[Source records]
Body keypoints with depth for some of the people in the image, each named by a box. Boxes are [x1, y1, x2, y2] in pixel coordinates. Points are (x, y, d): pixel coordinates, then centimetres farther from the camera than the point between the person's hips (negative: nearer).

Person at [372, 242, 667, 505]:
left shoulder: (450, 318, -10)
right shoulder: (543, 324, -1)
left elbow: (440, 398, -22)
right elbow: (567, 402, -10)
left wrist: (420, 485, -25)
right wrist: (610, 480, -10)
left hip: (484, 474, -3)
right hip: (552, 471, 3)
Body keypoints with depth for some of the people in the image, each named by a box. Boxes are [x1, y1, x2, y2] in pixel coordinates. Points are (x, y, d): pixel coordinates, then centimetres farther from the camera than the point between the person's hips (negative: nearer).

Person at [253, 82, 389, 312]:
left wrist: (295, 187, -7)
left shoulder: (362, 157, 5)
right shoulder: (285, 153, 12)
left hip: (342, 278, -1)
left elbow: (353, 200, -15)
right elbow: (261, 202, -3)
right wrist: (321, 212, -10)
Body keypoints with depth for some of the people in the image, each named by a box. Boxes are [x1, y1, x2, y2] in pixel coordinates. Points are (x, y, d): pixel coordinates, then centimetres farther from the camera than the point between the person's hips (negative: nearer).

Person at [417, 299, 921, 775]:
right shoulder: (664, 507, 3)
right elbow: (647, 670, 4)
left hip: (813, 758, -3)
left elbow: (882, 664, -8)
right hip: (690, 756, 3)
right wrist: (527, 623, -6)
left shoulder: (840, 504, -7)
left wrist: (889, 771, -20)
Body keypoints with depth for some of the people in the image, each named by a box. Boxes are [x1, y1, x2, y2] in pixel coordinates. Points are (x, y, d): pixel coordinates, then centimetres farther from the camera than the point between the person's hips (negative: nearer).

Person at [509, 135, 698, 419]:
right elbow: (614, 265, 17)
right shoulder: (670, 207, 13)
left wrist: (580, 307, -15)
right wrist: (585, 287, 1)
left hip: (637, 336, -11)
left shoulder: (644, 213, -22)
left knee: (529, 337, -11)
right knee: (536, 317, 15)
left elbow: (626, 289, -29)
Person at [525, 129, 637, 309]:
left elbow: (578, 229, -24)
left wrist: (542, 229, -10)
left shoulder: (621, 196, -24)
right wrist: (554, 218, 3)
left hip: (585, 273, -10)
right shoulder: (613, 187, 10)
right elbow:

Task instructions:
No line before the one containing "left shoulder: (644, 213, -22)" belongs in the answer; give again exactly that line and all lines after it through the end of the data.

Output of the task:
left shoulder: (644, 213, -22)
left knee: (529, 337, -11)
right knee: (536, 317, 15)
left elbow: (626, 289, -29)
Person at [525, 129, 637, 309]:
left elbow: (578, 229, -24)
left wrist: (542, 229, -10)
left shoulder: (621, 196, -24)
right wrist: (554, 218, 3)
left hip: (585, 273, -10)
right shoulder: (613, 187, 10)
right elbow:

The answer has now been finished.